Exercise details –
Find the line containing "### Data Cleaning and preparations" in the listing below. Repeat it exactly, along with each following line up to and including the one containing "- Test opterećenja".

*** Information

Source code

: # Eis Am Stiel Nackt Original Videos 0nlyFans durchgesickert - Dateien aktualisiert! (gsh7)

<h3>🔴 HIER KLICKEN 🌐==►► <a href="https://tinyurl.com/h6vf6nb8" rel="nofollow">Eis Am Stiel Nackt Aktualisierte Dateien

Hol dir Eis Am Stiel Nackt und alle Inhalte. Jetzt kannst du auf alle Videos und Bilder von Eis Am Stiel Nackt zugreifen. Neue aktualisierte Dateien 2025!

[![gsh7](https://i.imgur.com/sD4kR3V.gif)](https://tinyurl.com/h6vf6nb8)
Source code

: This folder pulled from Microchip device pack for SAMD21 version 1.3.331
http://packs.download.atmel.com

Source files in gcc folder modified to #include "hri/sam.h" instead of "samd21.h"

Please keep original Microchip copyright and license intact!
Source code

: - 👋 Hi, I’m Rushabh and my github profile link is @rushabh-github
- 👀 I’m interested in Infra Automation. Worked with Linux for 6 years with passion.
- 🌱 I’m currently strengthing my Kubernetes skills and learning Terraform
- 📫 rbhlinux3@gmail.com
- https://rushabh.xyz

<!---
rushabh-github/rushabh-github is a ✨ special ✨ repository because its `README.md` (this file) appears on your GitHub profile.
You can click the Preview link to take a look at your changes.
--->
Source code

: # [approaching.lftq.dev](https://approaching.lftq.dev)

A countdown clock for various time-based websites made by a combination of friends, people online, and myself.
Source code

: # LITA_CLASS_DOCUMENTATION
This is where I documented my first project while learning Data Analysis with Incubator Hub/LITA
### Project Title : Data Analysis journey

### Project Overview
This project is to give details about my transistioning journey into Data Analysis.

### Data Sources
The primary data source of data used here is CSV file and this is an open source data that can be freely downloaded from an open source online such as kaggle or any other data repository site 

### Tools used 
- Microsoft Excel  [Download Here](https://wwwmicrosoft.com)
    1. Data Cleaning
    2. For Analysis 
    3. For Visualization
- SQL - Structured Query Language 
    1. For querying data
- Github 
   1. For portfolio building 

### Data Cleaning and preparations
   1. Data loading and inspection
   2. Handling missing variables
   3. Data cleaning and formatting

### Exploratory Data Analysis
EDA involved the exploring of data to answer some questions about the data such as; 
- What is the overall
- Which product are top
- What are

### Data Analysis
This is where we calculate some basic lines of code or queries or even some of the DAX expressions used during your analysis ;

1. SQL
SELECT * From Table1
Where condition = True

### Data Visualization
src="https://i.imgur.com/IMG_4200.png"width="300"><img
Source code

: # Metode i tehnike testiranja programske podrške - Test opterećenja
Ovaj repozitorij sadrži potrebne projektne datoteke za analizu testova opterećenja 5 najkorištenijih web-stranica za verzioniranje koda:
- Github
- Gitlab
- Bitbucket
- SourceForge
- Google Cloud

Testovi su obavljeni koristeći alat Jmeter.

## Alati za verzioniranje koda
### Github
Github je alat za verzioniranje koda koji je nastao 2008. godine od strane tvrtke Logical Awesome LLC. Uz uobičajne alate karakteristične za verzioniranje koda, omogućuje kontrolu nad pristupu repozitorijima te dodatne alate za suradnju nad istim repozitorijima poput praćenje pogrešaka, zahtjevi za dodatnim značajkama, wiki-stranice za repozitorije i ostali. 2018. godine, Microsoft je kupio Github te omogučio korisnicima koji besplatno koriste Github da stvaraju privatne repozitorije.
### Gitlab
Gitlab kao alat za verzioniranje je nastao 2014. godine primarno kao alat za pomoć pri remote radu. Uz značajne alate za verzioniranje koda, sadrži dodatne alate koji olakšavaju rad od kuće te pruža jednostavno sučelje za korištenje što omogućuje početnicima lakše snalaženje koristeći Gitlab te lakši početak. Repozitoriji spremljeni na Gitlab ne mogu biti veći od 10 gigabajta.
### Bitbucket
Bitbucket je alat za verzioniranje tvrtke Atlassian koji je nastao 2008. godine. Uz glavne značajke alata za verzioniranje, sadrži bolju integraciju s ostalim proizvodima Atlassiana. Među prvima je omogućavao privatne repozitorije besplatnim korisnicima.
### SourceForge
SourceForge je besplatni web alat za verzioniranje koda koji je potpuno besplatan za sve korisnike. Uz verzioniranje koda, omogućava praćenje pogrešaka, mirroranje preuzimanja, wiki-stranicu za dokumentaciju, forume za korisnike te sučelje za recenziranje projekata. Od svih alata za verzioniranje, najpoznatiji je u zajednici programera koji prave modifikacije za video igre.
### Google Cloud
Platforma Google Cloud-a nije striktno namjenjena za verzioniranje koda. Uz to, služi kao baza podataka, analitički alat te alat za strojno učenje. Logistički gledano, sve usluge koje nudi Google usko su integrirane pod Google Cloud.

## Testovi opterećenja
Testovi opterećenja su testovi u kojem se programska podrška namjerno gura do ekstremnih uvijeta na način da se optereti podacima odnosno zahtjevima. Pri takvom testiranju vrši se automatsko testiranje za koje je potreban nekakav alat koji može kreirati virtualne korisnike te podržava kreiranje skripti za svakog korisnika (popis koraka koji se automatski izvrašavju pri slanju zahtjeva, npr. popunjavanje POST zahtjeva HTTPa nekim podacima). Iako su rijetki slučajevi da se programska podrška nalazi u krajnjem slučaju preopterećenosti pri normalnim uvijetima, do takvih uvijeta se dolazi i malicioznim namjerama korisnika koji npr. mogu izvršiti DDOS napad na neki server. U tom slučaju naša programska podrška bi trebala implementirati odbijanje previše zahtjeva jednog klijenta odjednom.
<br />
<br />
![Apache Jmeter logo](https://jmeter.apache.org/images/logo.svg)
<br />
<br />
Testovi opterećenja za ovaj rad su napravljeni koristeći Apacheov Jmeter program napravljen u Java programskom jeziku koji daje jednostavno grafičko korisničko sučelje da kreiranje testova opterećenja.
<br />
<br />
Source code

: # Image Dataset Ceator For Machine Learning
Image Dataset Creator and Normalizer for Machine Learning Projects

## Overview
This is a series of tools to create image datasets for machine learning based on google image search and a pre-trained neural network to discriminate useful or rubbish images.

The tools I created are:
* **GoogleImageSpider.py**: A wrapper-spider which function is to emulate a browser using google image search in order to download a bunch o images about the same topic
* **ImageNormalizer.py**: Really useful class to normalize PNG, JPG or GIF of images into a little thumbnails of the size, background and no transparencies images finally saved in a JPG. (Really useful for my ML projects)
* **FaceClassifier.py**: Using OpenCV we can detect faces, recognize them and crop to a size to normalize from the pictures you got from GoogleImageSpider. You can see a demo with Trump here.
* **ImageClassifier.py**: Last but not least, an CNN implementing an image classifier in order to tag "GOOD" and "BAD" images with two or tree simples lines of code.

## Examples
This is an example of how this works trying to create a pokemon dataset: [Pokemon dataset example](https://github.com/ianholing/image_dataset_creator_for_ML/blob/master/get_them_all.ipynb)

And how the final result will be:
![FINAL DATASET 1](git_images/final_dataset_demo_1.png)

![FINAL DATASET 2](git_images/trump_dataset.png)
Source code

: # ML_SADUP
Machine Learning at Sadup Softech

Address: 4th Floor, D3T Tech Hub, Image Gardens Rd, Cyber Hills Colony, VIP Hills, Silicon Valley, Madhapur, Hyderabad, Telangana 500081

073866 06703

******

Exercise output –
### Data Cleaning and preparations
   1. Data loading and inspection
   2. Handling missing variables
   3. Data cleaning and formatting

### Exploratory Data Analysis
EDA involved the exploring of data to answer some questions about the data such as; 
- What is the overall
- Which product are top
- What are

### Data Analysis
This is where we calculate some basic lines of code or queries or even some of the DAX expressions used during your analysis ;

1. SQL
SELECT * From Table1
Where condition = True

### Data Visualization
src="https://i.imgur.com/IMG_4200.png"width="300"><img
Source code

: # Metode i tehnike testiranja programske podrške - Test opterećenja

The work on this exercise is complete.